╭──

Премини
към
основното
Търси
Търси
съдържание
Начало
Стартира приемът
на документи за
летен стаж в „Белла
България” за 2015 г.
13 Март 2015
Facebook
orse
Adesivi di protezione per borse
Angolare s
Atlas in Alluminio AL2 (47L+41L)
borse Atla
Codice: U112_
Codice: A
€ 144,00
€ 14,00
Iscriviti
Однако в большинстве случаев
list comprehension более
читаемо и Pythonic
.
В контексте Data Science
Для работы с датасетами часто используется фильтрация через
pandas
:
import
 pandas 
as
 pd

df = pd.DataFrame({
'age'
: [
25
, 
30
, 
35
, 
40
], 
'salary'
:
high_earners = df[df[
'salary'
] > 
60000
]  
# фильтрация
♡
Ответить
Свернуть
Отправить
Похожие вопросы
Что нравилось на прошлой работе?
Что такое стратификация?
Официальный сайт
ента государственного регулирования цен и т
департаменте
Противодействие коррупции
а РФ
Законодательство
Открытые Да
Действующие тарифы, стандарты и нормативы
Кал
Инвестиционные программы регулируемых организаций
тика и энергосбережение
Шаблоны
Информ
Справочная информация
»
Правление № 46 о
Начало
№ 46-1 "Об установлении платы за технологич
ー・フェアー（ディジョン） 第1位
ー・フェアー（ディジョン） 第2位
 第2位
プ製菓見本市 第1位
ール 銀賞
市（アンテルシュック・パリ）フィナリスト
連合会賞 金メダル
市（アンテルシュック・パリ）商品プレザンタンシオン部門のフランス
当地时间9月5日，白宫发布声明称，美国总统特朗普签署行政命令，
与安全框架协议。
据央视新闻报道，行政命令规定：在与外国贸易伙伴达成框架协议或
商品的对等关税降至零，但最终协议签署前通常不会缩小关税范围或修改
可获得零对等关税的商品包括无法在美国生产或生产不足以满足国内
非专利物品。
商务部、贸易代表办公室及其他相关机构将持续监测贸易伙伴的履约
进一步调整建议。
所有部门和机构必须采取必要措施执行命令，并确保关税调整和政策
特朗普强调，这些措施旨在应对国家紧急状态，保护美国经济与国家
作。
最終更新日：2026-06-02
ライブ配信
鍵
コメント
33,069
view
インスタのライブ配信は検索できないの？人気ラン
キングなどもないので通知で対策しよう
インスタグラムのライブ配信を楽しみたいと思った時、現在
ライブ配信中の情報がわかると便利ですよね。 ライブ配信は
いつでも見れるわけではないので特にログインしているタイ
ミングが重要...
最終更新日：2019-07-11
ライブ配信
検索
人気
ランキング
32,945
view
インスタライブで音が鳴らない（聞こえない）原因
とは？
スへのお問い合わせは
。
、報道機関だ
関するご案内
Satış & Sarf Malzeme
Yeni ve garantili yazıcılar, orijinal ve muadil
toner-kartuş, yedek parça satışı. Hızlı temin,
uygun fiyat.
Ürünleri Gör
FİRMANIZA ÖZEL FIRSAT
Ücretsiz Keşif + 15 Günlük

╰──

→ **DESCRIPTION OF THE TASK**:
Among the lines above, repeat exactly those from the line with "ента государственного регулирования цен и т" to the line with "Satış & Sarf Malzeme", counting both ends.

→ **SOLUTION**:
ента государственного регулирования цен и т
департаменте
Противодействие коррупции
а РФ
Законодательство
Открытые Да
Действующие тарифы, стандарты и нормативы
Кал
Инвестиционные программы регулируемых организаций
тика и энергосбережение
Шаблоны
Информ
Справочная информация
»
Правление № 46 о
Начало
№ 46-1 "Об установлении платы за технологич
ー・フェアー（ディジョン） 第1位
ー・フェアー（ディジョン） 第2位
 第2位
プ製菓見本市 第1位
ール 銀賞
市（アンテルシュック・パリ）フィナリスト
連合会賞 金メダル
市（アンテルシュック・パリ）商品プレザンタンシオン部門のフランス
当地时间9月5日，白宫发布声明称，美国总统特朗普签署行政命令，
与安全框架协议。
据央视新闻报道，行政命令规定：在与外国贸易伙伴达成框架协议或
商品的对等关税降至零，但最终协议签署前通常不会缩小关税范围或修改
可获得零对等关税的商品包括无法在美国生产或生产不足以满足国内
非专利物品。
商务部、贸易代表办公室及其他相关机构将持续监测贸易伙伴的履约
进一步调整建议。
所有部门和机构必须采取必要措施执行命令，并确保关税调整和政策
特朗普强调，这些措施旨在应对国家紧急状态，保护美国经济与国家
作。
最終更新日：2026-06-02
ライブ配信
鍵
コメント
33,069
view
インスタのライブ配信は検索できないの？人気ラン
キングなどもないので通知で対策しよう
インスタグラムのライブ配信を楽しみたいと思った時、現在
ライブ配信中の情報がわかると便利ですよね。 ライブ配信は
いつでも見れるわけではないので特にログインしているタイ
ミングが重要...
最終更新日：2019-07-11
ライブ配信
検索
人気
ランキング
32,945
view
インスタライブで音が鳴らない（聞こえない）原因
とは？
スへのお問い合わせは
。
、報道機関だ
関するご案内
Satış & Sarf Malzeme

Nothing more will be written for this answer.